* [Working data]:
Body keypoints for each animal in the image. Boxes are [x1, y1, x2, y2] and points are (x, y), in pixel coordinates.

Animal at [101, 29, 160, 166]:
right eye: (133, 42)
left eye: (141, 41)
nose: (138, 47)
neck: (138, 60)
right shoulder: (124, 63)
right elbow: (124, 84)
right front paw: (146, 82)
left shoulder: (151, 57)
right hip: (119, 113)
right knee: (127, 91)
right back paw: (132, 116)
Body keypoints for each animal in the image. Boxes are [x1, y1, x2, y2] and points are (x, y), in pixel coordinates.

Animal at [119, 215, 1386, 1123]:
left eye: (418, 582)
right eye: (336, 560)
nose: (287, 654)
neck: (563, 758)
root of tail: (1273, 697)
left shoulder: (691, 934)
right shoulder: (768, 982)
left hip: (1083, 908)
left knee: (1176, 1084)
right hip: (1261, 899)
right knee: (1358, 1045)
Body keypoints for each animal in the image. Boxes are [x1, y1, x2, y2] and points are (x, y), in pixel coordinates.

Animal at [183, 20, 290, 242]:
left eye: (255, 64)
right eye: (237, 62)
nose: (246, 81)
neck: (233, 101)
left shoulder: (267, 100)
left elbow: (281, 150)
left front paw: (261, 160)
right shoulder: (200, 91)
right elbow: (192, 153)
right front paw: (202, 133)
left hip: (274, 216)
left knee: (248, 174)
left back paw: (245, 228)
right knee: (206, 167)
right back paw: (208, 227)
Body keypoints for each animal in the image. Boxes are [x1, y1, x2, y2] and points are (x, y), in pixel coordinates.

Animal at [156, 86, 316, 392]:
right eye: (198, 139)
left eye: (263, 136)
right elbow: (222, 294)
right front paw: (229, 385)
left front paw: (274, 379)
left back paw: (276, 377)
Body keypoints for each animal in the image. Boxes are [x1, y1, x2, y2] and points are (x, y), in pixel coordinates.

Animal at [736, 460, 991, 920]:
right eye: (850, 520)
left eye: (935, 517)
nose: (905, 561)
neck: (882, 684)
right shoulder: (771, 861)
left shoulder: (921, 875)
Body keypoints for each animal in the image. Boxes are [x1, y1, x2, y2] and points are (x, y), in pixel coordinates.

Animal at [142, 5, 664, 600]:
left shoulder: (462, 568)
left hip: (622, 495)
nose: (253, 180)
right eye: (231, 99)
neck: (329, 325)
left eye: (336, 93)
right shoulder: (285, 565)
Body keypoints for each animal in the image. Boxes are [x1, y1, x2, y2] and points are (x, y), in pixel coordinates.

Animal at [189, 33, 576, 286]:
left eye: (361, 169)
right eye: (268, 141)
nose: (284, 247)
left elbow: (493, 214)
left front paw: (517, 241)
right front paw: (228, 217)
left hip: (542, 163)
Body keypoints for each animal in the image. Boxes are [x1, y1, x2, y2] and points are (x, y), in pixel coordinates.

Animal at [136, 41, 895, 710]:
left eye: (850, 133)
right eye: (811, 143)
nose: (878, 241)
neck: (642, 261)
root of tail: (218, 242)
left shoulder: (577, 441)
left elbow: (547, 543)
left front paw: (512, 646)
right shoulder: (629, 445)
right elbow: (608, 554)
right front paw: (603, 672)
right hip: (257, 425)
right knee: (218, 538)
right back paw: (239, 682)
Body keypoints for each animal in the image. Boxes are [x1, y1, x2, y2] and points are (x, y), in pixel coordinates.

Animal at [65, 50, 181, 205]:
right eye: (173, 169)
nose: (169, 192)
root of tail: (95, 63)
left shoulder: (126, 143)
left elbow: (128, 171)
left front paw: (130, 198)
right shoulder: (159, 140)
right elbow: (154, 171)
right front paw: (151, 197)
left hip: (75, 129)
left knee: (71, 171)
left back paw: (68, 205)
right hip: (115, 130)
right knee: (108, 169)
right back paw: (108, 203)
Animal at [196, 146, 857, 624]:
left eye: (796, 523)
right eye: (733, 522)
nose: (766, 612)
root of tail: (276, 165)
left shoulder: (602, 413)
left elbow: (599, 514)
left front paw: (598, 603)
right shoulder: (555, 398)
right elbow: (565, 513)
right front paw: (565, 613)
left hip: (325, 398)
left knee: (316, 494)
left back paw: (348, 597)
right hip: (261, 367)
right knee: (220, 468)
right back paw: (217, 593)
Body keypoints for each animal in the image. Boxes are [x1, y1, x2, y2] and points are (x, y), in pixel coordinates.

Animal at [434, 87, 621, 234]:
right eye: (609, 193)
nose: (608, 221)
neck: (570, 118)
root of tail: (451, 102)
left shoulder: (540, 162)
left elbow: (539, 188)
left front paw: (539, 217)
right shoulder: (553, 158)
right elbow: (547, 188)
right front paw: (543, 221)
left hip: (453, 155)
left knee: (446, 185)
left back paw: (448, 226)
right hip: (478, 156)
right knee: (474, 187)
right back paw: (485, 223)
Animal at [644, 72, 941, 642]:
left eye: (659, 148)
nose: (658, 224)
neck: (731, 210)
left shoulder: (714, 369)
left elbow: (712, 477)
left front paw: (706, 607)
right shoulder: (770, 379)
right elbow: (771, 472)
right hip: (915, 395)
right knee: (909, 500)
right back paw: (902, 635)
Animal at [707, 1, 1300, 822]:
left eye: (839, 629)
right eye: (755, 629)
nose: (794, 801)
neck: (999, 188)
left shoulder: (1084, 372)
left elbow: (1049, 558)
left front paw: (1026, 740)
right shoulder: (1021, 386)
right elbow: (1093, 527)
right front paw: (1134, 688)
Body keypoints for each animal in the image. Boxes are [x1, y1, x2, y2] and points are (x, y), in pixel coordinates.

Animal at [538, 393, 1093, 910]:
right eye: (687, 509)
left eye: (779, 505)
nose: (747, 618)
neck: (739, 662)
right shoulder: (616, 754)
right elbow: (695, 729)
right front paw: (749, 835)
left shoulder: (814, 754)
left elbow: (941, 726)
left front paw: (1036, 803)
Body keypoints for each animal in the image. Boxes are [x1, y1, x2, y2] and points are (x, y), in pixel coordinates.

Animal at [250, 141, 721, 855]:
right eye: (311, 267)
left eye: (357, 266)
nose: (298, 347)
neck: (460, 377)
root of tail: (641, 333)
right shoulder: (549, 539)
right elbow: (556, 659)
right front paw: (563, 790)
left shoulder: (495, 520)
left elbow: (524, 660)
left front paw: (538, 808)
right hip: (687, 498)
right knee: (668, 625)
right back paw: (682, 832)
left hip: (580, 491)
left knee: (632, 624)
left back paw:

* [Directions]: Wherever the word "tail" appears in the listing above, copy that line.

* [Solution to this problem]:
root of tail: (1273, 697)
root of tail: (218, 242)
root of tail: (95, 63)
root of tail: (276, 165)
root of tail: (451, 102)
root of tail: (641, 333)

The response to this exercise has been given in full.